**AIM OF THE EXERCISE**
Scan the entries for the word "scroll" and return every line that has it.

**DATA FOR THE TASK**
————————
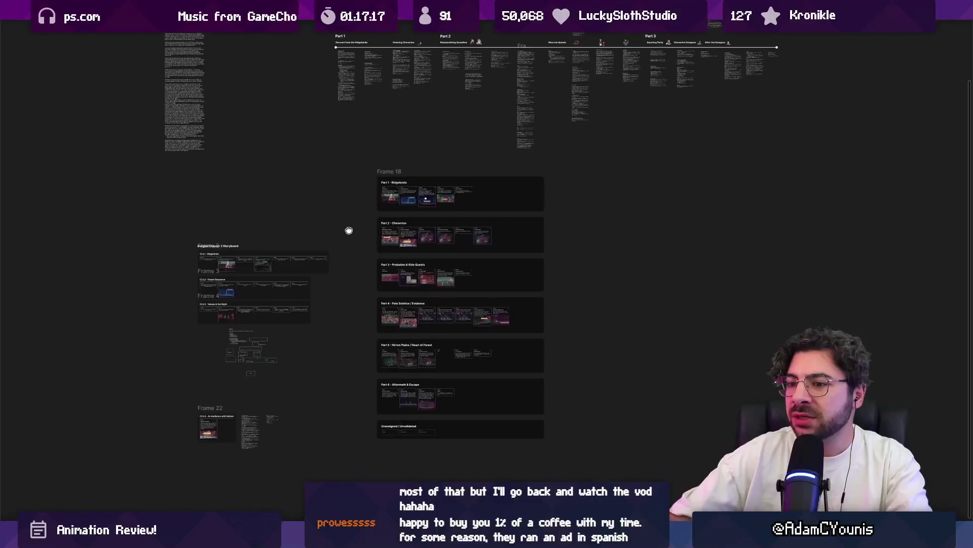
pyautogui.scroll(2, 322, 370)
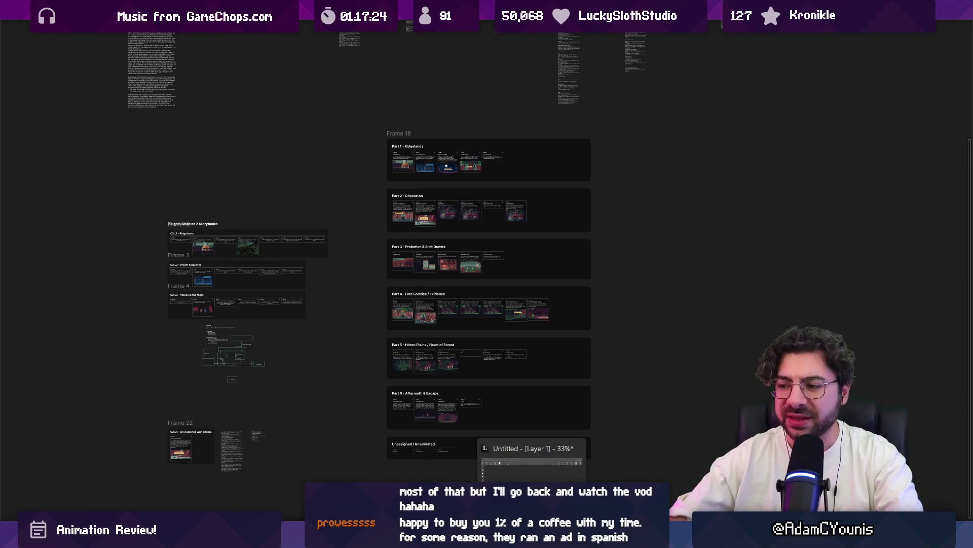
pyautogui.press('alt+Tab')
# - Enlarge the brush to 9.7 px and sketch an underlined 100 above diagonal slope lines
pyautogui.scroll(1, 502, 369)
————————
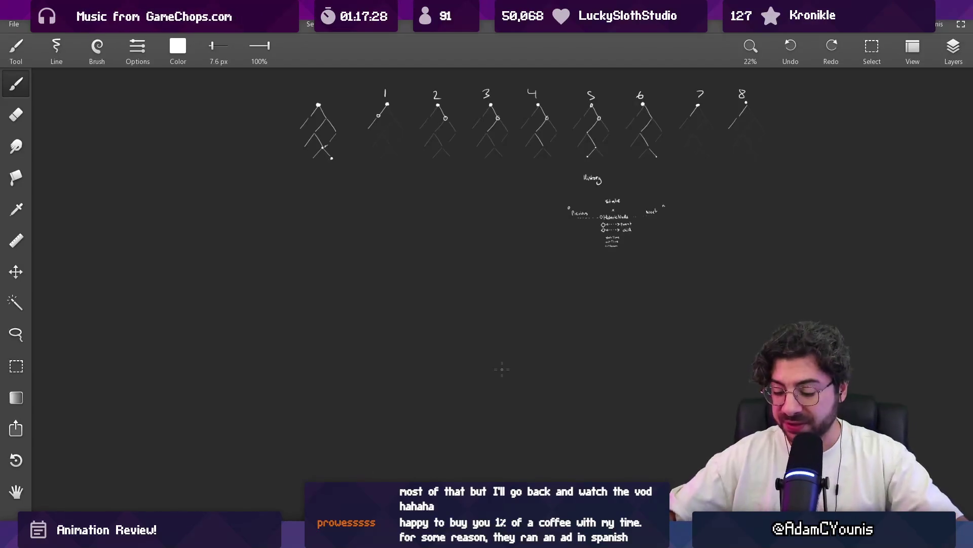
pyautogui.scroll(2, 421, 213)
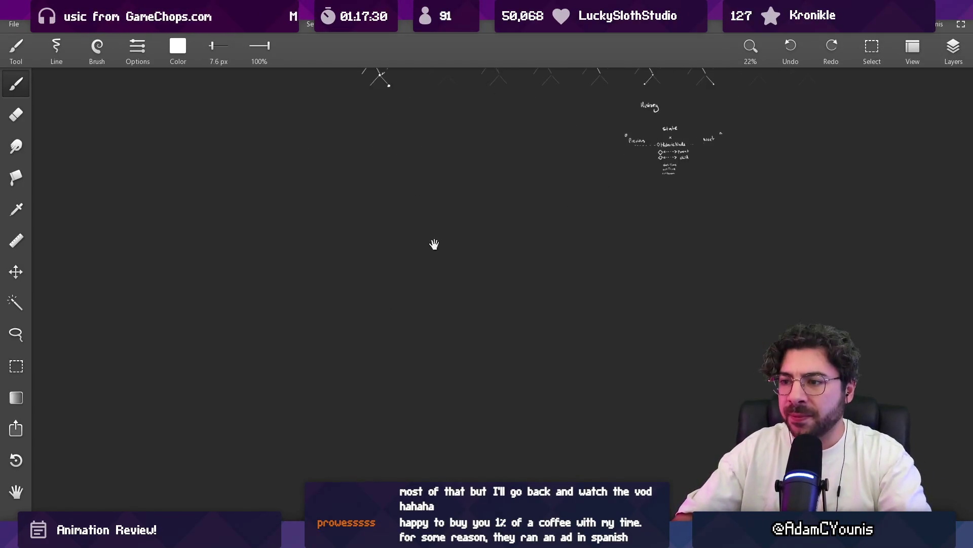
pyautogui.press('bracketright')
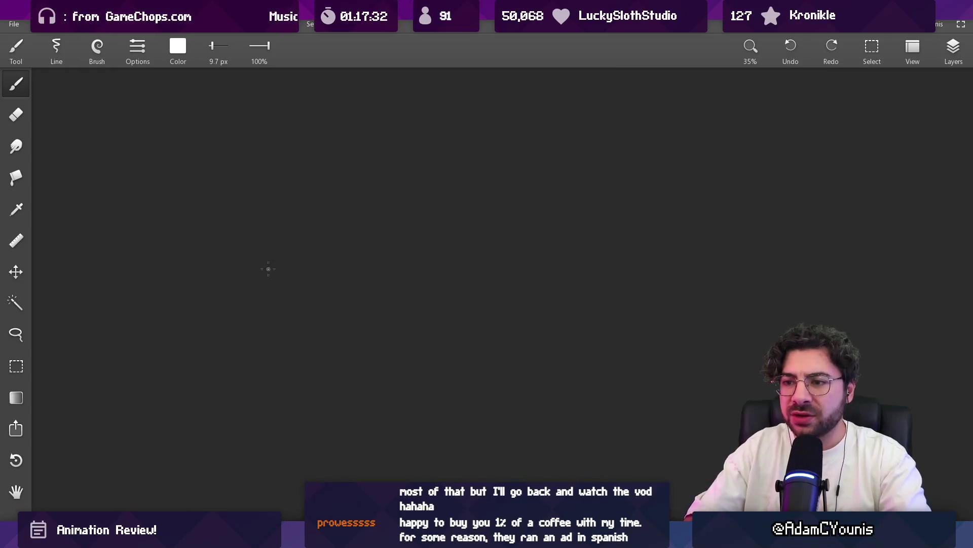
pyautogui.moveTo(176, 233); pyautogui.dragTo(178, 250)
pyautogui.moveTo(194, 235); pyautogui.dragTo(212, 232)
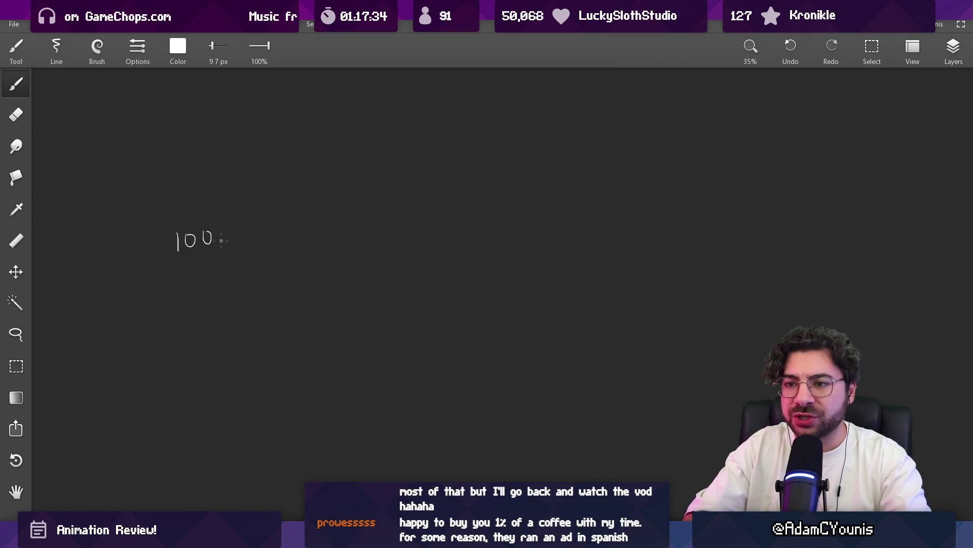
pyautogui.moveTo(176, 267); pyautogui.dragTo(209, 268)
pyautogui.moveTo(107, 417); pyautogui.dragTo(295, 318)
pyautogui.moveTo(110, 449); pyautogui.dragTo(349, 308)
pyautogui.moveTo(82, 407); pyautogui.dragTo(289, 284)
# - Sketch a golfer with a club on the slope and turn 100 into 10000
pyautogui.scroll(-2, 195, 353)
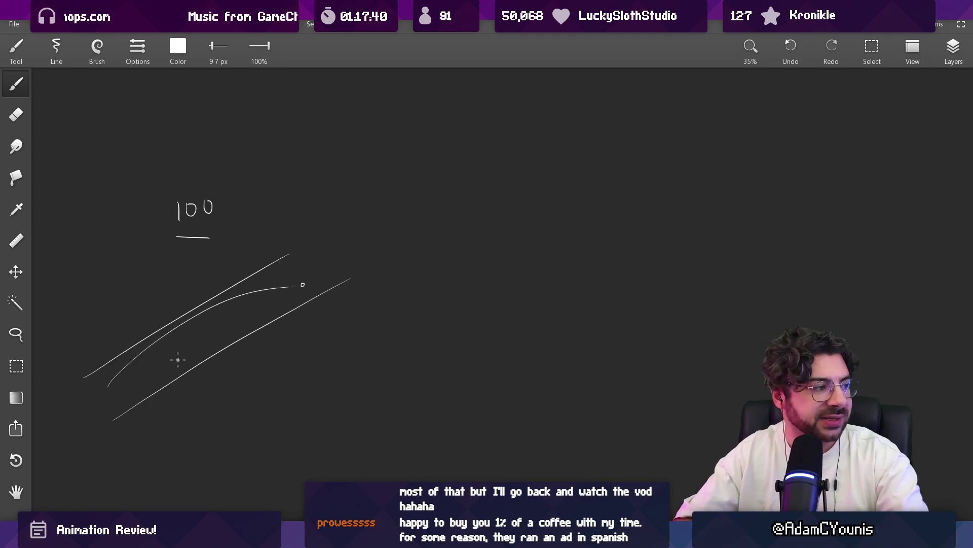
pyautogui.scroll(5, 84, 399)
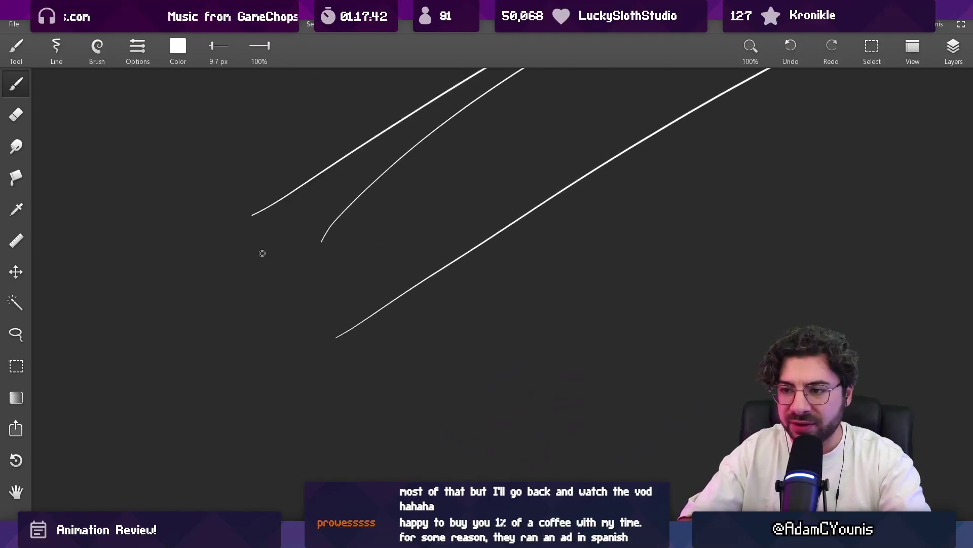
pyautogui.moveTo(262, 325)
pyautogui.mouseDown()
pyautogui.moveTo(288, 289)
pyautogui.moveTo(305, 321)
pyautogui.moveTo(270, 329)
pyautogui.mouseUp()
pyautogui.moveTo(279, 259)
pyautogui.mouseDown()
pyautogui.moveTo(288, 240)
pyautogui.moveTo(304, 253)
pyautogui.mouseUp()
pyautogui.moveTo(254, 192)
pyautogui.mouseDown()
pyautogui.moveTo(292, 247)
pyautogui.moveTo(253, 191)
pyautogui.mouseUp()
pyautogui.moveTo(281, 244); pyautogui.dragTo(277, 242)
————————
**TASK RESULT**
pyautogui.scroll(2, 322, 370)
pyautogui.scroll(1, 502, 369)
pyautogui.scroll(2, 421, 213)
pyautogui.scroll(-2, 195, 353)
pyautogui.scroll(5, 84, 399)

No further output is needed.